6.49For various reasons none of the other available remedies has proved adequate to deal with these actions. The demonstrators outside the judges’ homes have not been prosecuted.542 Solicitors-General have also been reluctant in recent years to bring contempt proceedings. Matters touching on this ground of contempt are referred to Crown Law regularly, but few result in action. The threshold for contempt is very high and the credibility of the attack is central to whether a contempt action on this ground could ever be successful. If extreme and vitriolic language is used, people are less likely to regard it as credible, making it difficult to demonstrate a real risk to the administration of justice.
6.50As noted above at [6.3], a balanced approach is also required because of the right to freedom of expression.

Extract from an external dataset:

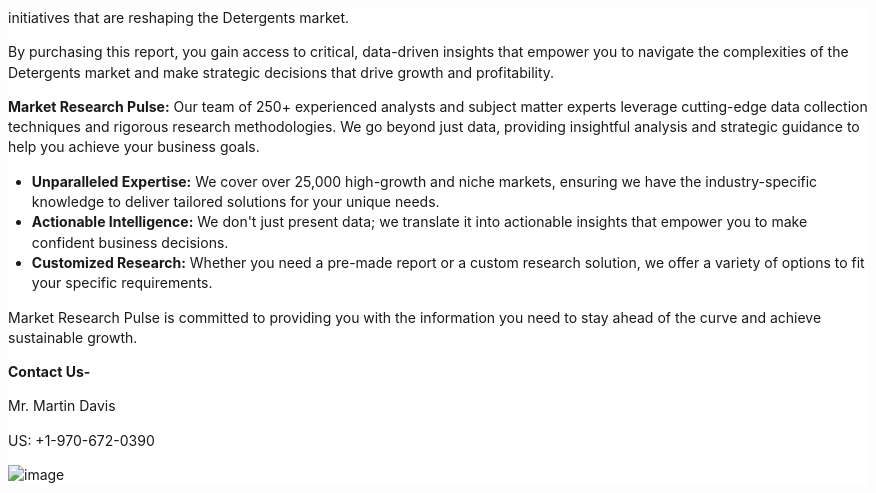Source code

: initiatives that are reshaping the Detergents market.</p></li></ol><p>By purchasing this report, you gain access to critical, data-driven insights that empower you to navigate the complexities of the Detergents market and make strategic decisions that drive growth and profitability.</p><p><strong>Market Research Pulse:</strong>&nbsp;Our team of 250+ experienced analysts and subject matter experts leverage cutting-edge data collection techniques and rigorous research methodologies. We go beyond just data, providing insightful analysis and strategic guidance to help you achieve your business goals.</p><ul><li><strong>Unparalleled Expertise:</strong>&nbsp;We cover over 25,000 high-growth and niche markets, ensuring we have the industry-specific knowledge to deliver tailored solutions for your unique needs.</li><li><strong>Actionable Intelligence:</strong>&nbsp;We don't just present data; we translate it into actionable insights that empower you to make confident business decisions.</li><li><strong>Customized Research:</strong>&nbsp;Whether you need a pre-made report or a custom research solution, we offer a variety of options to fit your specific requirements.</li></ul><p>Market Research Pulse is committed to providing you with the information you need to stay ahead of the curve and achieve sustainable growth.</p><p><strong>Contact Us-</strong></p><p>Mr. Martin Davis</p><p>US: +1-970-672-0390</p>
![image](https://github.com/user-attachments/assets/a8c959f3-4eaa-4484-82d5-29f63abfd837)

Fair and honest criticism of judgments and courts is legitimate and needed in a democratic society.543
6.51The recent press activity in England following the first judicial decision that Brexit could not be triggered without a vote by Parliament illustrates how the balance has shifted towards freedom of expression following the abolition of the contempt of scandalising. As a result of this judicial decision, three newspapers published photos of the three judges involved, with headings such as “enemies of the people” and “the judges versus the people” and, within the articles, making allegations that the judiciary was biased: “infested with Europhiles”, as well as making attacks on each of the judges on a personal level. There were calls for the Lord Chancellor to defend the judges. The Lord Chancellor, however, in essence made it clear that while the rule of law is important so too is freedom of the press and she was not prepared to criticise the newspapers because they had not broken the law. This did not quiet criticism however, and Sir Geoffrey Palmer QC subsequently wrote:544

It took an embarrassingly long time for the Lord Chancellor to issue a statement defending the Judges and upholding the basic constitutional principle of English law, the independence of the judiciary.

6.52In 2013, as we have noted earlier, England abolished the common law contempt of scandalising so, while some of the coverage was quite distasteful and misleading, there could be no suggestion that the newspapers were breaking the law in this respect.

537Oath and Declarations Act 1957, s 18. See also above at [3.42].
538Eady and Smith, above n 497, at [5-207].
539Cheer, above n 465, at 558.
540Siemer v Ferrier Hodgson, above n 492, at [32].
541At [31].
542Possibly because of the decisions in Brooker v Police [2007] NZSC 30, [2007] 3 NZLR 91 and Morse v Police [2011] NZSC 45, [2012] 2 NZLR 1.
543Solicitor-General v Radio Avon Ltd, above n 458, at 231; Gallagher v Durack, above n 458, at 243. See also [6.3]–[6.4]; and Cheer, above n 465, at [16.1].
544Geoffrey Palmer “Do the British understand their own unwritten Constitution?” [2017] NZLJ 27 at 27.